Gigs of the week: March 18-24


BATTLES, Button Factory, Dublin, Tuesday, SOLD OUT
Rarely do bands hit that sweet spot between the head at the gut. Battles get nine tenths of the way there on record, but on stage they’re the full house — cerebral and thrillingly visceral.
With elements of jazz, math-rock, electronica, post-punk, post-metal, post-rock (all the posts), they’re one of the best live bands of the last decade.
Their guitars sound like synths, and their synths sound like guitars, and it’s all battered into next week by John Stanier’s superhuman drumming.
Third album La Di Da Di ditches the patchy idea of the guest vocals on 2010’s Gloss Drop, for a more streamlined suckerpunch.
If you didn’t score a ticket for this sold out show, they’ll be back in May for Forbidden Fruit.

 

LITTLE GREEN CARS, Whelan’s, Dublin, tonight and tomorrow, SOLD OUT
Three years after a bunch of Dublin teens landed as a fully-formed big deal with their debut album Absolute Zero, they’ve just released a follow-up that’s mature way beyond their years.
Ephemera is a difficult second album only by its writing and recording amid bereavement and relationship break-ups. This time it’s personal — more sombre and introspective than the debut, although lead single Easier Day is their most epic track to date.
Catch them at these genuinely intimate gigs, before they head to the States for a 40-date tour, and a summer show at the Iveagh Gardens.

 

FAKE BLOOD, Opium Rooms, Dublin, tomorrow, €10
After the full-on house techno invasion on Paddy’s Eve in Dublin, featuring Green Velvet, Andrew Weatherall, Phil Hartnoll, Intergalactic Gary and Todd Terry at various venues, fair play if you’re still on for some bleeps this weekend.
British DJ and producer Theo Keating aka Fake Blood has been over here many times — mostly on festival bills — and he’s set for a solid few hours in Opium Rooms tomorrow.
He missed a show last October in Hangar after “screwing” his leg, so he’ll be out to make amends. Expect plenty of wiry house and electro and a few tangents.

 

DAITHI, Cyprus Avenue, Cork, tomorrow, €10
MIXING trad instruments with 4/4 beats has rarely had any kind of a success rate — from mortifying remixes of the Fields of Athenry to the facepalm of Avicii’s Wake Me Up as Gaeilge.
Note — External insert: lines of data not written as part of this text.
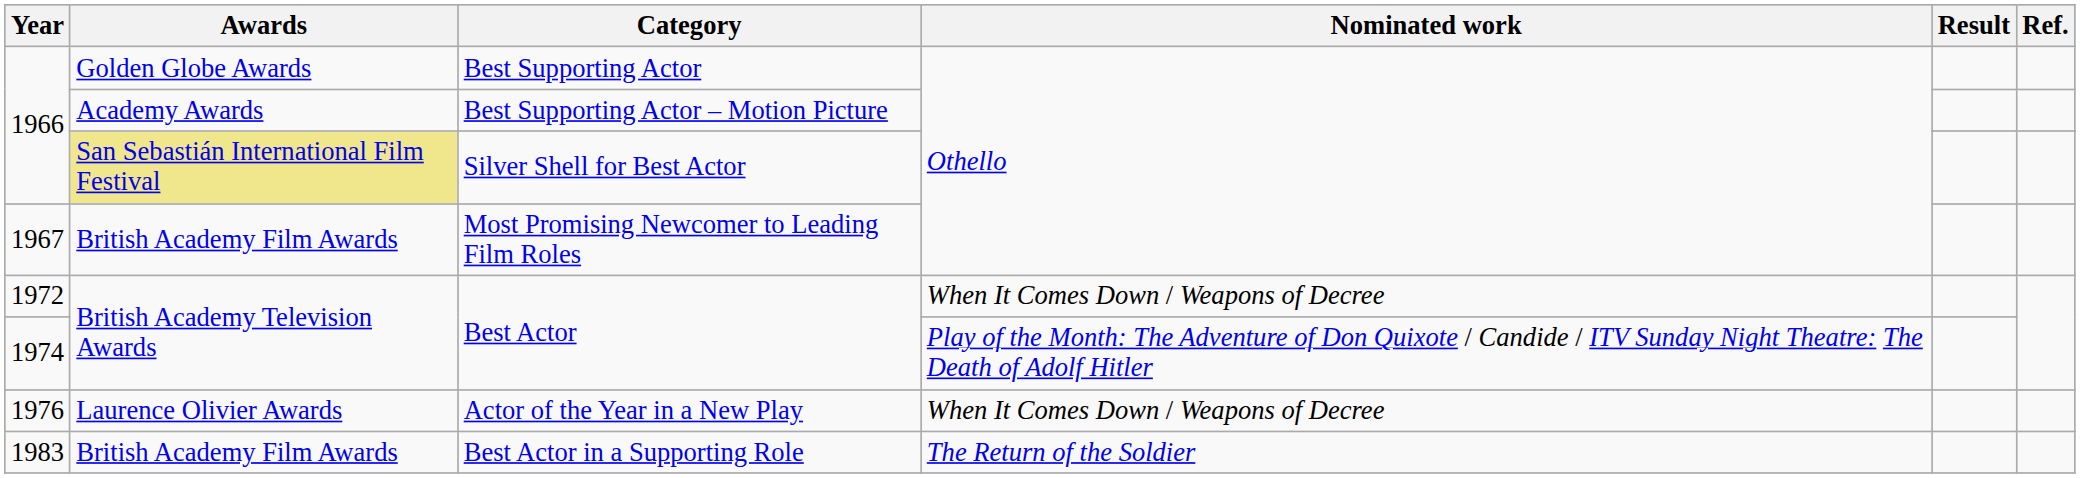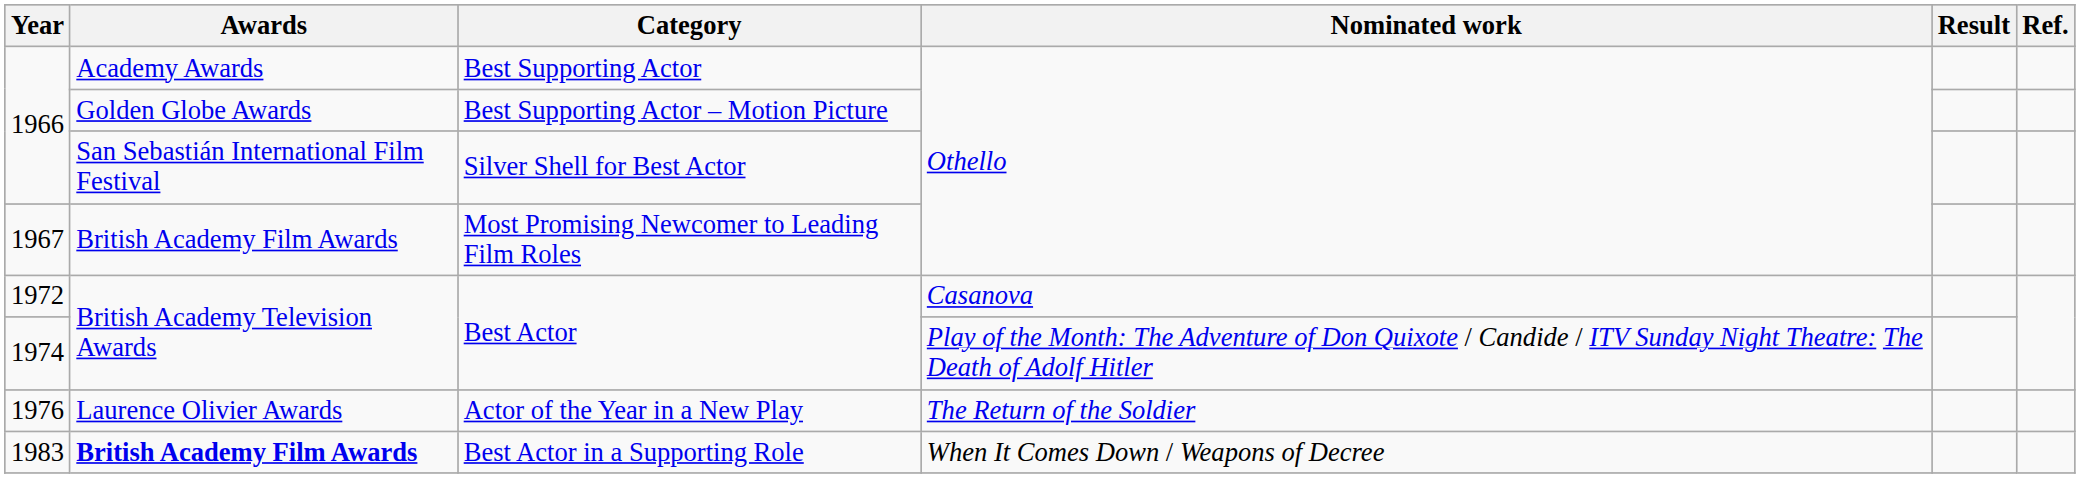Best Supporting Actor | Awards: Golden Globe Awards -> Academy Awards
Best Supporting Actor – Motion Picture | Awards: Academy Awards -> Golden Globe Awards
Silver Shell for Best Actor | Awards: khaki background -> no background
1972 / Best Actor | Nominated work: When It Comes Down / Weapons of Decree -> Casanova
Actor of the Year in a New Play | Nominated work: When It Comes Down / Weapons of Decree -> The Return of the Soldier
Best Actor in a Supporting Role | Awards: normal -> bold
Best Actor in a Supporting Role | Nominated work: The Return of the Soldier -> When It Comes Down / Weapons of Decree
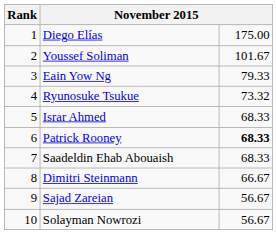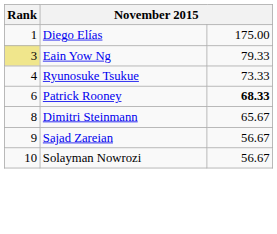- row: 2 | Youssef Soliman | 101.67
Eain Yow Ng | Rank: no background -> khaki background
Ryunosuke Tsukue | column 3: 73.32 -> 73.33
- row: 5 | Israr Ahmed | 68.33
- row: 7 | Saadeldin Ehab Abouaish | 68.33
Dimitri Steinmann | column 3: 66.67 -> 65.67
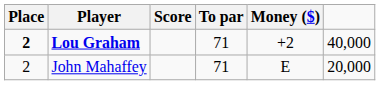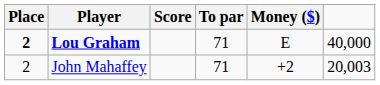Lou Graham | Money ($): +2 -> E
John Mahaffey | Money ($): E -> +2
John Mahaffey | column 6: 20,000 -> 20,003
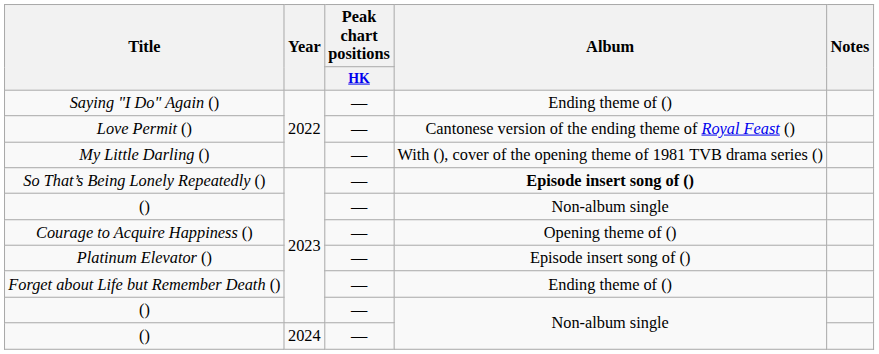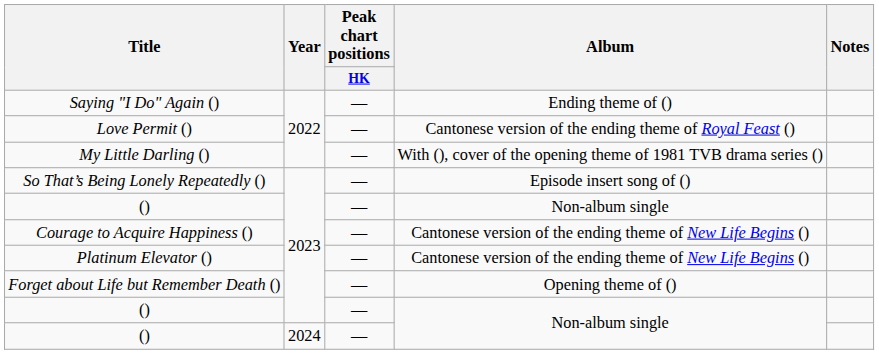So That’s Being Lonely Repeatedly () | Album: bold -> normal
Courage to Acquire Happiness () | Album: Opening theme of () -> Cantonese version of the ending theme of New Life Begins ()
Platinum Elevator () | Album: Episode insert song of () -> Cantonese version of the ending theme of New Life Begins ()
Forget about Life but Remember Death () | Album: Ending theme of () -> Opening theme of ()
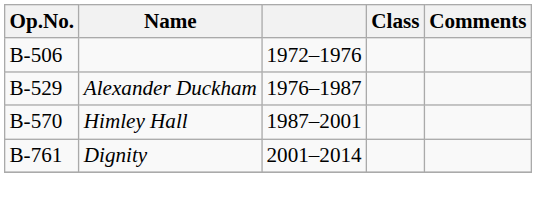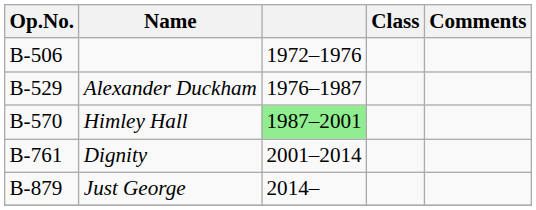Himley Hall | column 3: no background -> lightgreen background
+ row: B-879 | Just George | 2014–
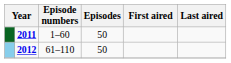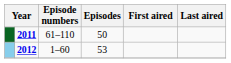2011 | Episode numbers: 1–60 -> 61–110
2012 | Episode numbers: 61–110 -> 1–60
2012 | Episodes: 50 -> 53
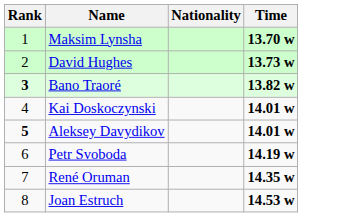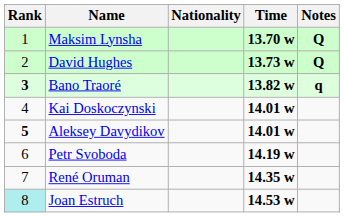+ column: Notes | Q | Q | q
Joan Estruch | Rank: no background -> paleturquoise background
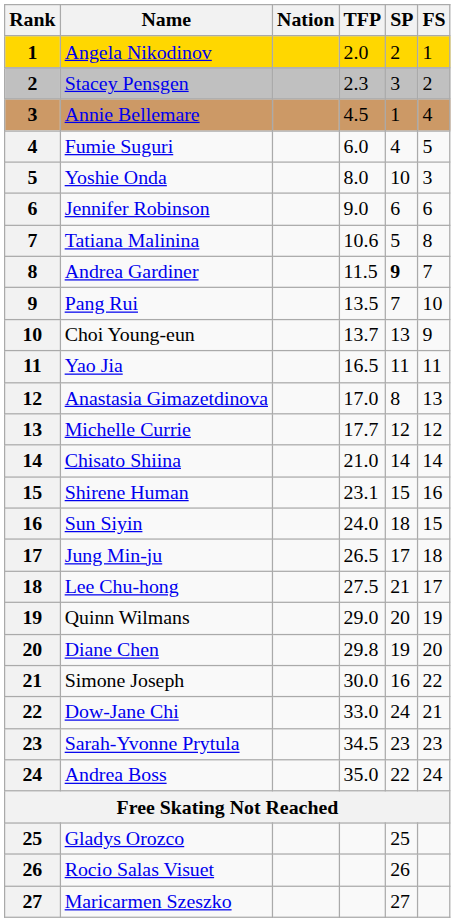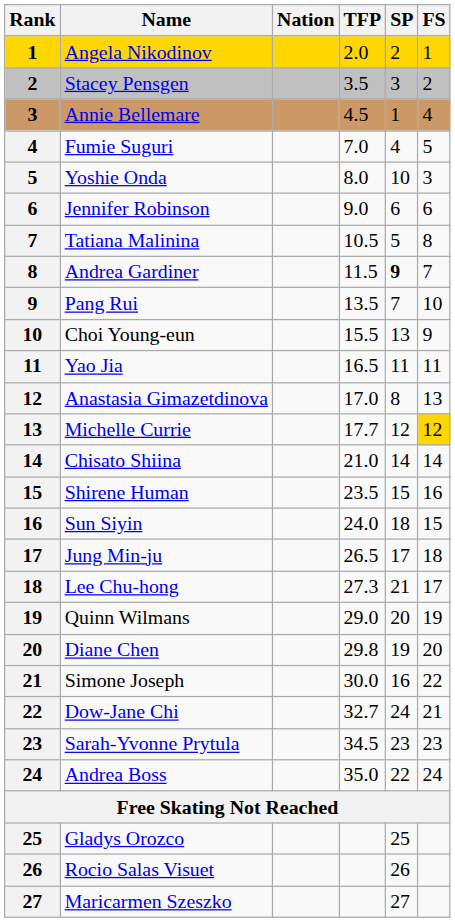Stacey Pensgen | TFP: 2.3 -> 3.5
Fumie Suguri | TFP: 6.0 -> 7.0
Tatiana Malinina | TFP: 10.6 -> 10.5
Choi Young-eun | TFP: 13.7 -> 15.5
Michelle Currie | FS: no background -> gold background
Shirene Human | TFP: 23.1 -> 23.5
Lee Chu-hong | TFP: 27.5 -> 27.3
Dow-Jane Chi | TFP: 33.0 -> 32.7
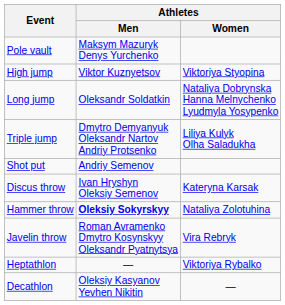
Clare man Daithi walks the tightrope and just about stays on — with his fiddle-electronica coming off as an organic hybrid rather than a gimmick.
In fairness, he deals largely in classic house with guest vocalists, with fiddle solos adding an extra virtuoso flourish and a nice live visual cue.
New EP Tribes isn’t a big departure from his 2014 debut album In Flight — melodic breezy house, clean arpeggiated synth lines and well-signposted drops. It’s maybe a bit too polite, but he’s an infectious performer.

 

HEATHER SMALL, Vicar Street, Dublin, Sunday, €54.65
My teenage jaw rattled against the floor when M People won the 1994 Mercury Prize over Therapy? And The Prodigy, even beating Blur and Pulp just as Britpop was taking hold.
Some 20 years later, M People do the odd nostalgia tour, but singer Heather Small is still belting out their biggest hits, in her, ahem, unique voice that was made for the Marmite analogy.
Definitely one for the 90s throwback kind, expect all the chart smashes like Search For the Hero, Movin’ On Up and Sight For Sore eyes.

 

THE 1975, 3Arena, Dublin, Thursday, €34
Half the chatter about the 1975 is based around whether they’re some phony boyband or Duran Duran wannabe rip-offs, with less talk about the actual music.
It’s true, they’ve got some pretty vocal fans on social media, and are so rooted in early 80s pop you can only picture them in suit jackets with three-quarter sleeves playing those guitars with no heads.
Pisstaking aside, they’re nowhere as cheesy as the slagging suggests.
Among the Simon Le Bon affectations, fretless bass and Casio handclaps, there’s plenty of interesting electronic confection to binge on.
If not a patch on Duran Duran, Japan or Let’s Dance-era Bowie, they’re at least a pretty solid Level 42.
Even with all the stick for being ironic and pretentious, they still have a load of fun with it — calling their second album I Like It When You Sleep For You Are So Beautiful Yet So Unaware of It.